Tom Cotton challenges Iran foreign minister to verbal duel

Freshman Sen. Tom Cotton (R-Ark.), who perturbed the Obama administration when he got 46 colleagues to sign on to an open letter advising Tehran of Congress’ legitimate role in any nuclear agreement, is not done facing off with Iran.

In New York for the U.N. Nonproliferation Treaty Conference, Iranian Foreign Minister Javad Zarif said at a New York University event on Wednesday that all sanctions on Iran will be lifted the moment it signs an agreement:”If we have an agreement on the 30th of June, within a few days after that, there will be a resolution before the UN Security Council under Article 41 of Chapter 7 which will be mandatory for all member states whether Senator Cotton likes it or not.”

“We don’t want to get bogged down into the domestic procedures in the United States.

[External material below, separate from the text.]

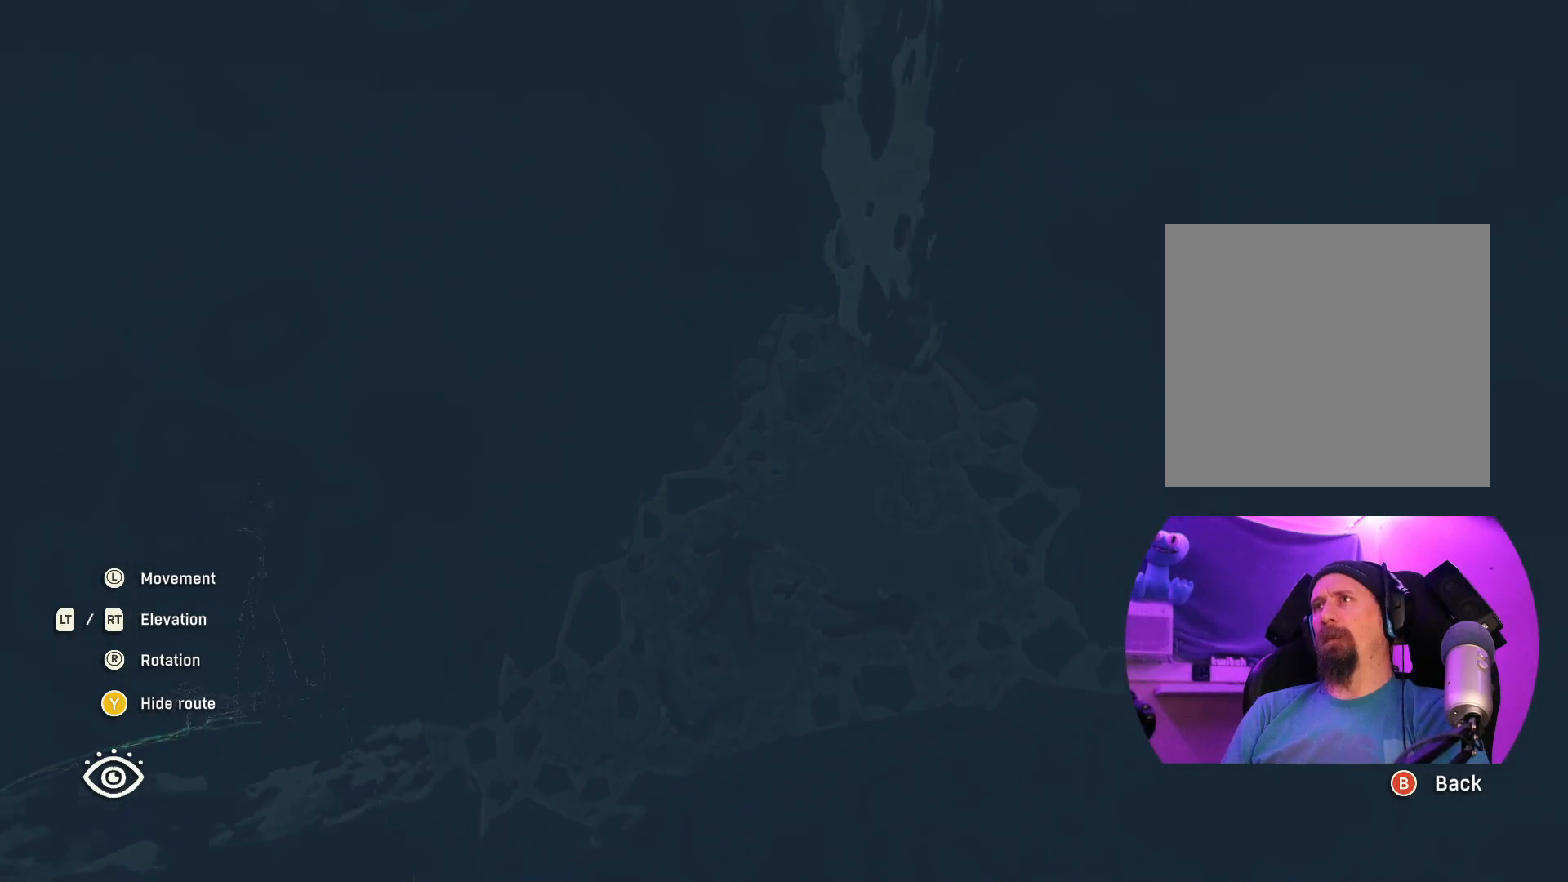
{"buttons": ["R2"], "left_stick": "center", "right_stick": "up", "events": [[117, "right_stick", "up"]]}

I’ve studied and lived in the U.S.,” Zarif said. “I know enough about the U.S. Constitution and U.S. procedures, but as a foreign government I only deal with U.S. government. I do not deal with U.S. Congress.”

How did Cotton respond? Game on.

“Sanctions relief isn’t about what I like, but what will keep America safe from a nuclear-armed Iran. But I suspect Foreign Minister Zarif is saying what President Obama will not because the president knows such terms would be unacceptable to both Congress and the American people. The repeated provocative statements made by members of the Iranian leadership demonstrate why Iran cannot be trusted and why the president’s decision to pursue this deal and grant dangerous concessions to Iran was ill-advised from the beginning,” Cotton said in a statement. “These aren’t rhetorical tricks aimed at appealing to hard-liners in Iran; after all, Mr. Zarif was speaking in English in New York. Rather, they foreshadow the dangerous posture Iran will take and has taken repeatedly—including as recently as yesterday with the interception of a U.S.-affiliated cargo ship—if this deal moves forward.”

“More, they reaffirm the need for Congress to approve any final deal and to conduct oversight over the Obama administration’s actions. As we consider the Iran Nuclear Agreement Review Act, I urge my colleagues to ensure we pass legislation strong enough to stop a bad deal in its tracks and protect the American people from a nuclear Iran.”

But the senator wasn’t done with Zarif, taking to Twitter with a challenge.

Hey @JZarif, I hear you called me out today. If you’re so confident, let’s debate the Constitution. 1/4


 

Here’s offer: meet in DC, @JZarif, time of your choosing to debate Iran’s record of tyranny, treachery, & terror. 2/4

I understand if you decline @JZarif after all, in your 20s, you hid in US during Iran-Iraq war while peasants & kids were marched to die 3/4

Not badge of courage @JZarif, to hide in US while your country fought war to survive-but shows cowardly character still on display today 4/4

Zarif hasn’t replied to the tweets.

In an earlier interview with PBS, Zarif also stated that the administration is misstating the nature of the agreement.

“Sanctions must be lifted as soon as Iran implements its agreed part. We have an agreement,” he said. “That agreement provides for the lifting of all sanctions, all economic and financial sanctions and those sanctions are lifted because the logic is very clear. The logic is if you want an agreement, you have two options — option of pressure, option of agreement. You cannot mix the two.”